== AVAILABLE RECORDS
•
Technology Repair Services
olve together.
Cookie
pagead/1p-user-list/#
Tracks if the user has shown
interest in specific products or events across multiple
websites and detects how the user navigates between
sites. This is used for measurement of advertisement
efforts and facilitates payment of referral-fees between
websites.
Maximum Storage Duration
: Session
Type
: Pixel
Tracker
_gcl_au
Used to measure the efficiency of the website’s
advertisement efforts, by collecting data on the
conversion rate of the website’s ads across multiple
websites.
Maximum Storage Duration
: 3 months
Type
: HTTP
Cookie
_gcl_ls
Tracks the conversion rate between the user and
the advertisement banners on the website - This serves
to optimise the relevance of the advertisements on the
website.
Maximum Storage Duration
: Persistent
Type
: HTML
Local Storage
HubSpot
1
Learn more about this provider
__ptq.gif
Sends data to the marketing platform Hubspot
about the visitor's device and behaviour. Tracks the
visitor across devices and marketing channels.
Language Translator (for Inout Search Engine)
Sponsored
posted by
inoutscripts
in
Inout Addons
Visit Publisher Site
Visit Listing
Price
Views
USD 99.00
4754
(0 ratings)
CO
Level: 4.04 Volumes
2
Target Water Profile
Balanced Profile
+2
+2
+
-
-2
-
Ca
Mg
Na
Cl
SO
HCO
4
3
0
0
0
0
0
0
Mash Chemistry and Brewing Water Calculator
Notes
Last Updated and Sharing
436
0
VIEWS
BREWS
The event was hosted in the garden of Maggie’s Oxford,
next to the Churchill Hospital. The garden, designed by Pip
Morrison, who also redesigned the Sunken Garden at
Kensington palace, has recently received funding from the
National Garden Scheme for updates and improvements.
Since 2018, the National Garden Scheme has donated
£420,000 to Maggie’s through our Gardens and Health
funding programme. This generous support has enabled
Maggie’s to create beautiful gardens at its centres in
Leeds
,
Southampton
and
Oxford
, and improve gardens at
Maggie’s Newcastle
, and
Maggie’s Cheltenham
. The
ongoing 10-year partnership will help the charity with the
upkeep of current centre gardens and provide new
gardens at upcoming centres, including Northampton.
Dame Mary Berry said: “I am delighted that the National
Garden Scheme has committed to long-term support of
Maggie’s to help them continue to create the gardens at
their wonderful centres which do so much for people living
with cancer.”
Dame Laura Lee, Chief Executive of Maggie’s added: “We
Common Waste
====
* DIRECTIVE *
Set down exactly the lines from the opening line of the material through the line in which "advertisement efforts, by" occurs, both included, and no other lines.

* ANSWER SPACE *
•
Technology Repair Services
olve together.
Cookie
pagead/1p-user-list/#
Tracks if the user has shown
interest in specific products or events across multiple
websites and detects how the user navigates between
sites. This is used for measurement of advertisement
efforts and facilitates payment of referral-fees between
websites.
Maximum Storage Duration
: Session
Type
: Pixel
Tracker
_gcl_au
Used to measure the efficiency of the website’s
advertisement efforts, by collecting data on the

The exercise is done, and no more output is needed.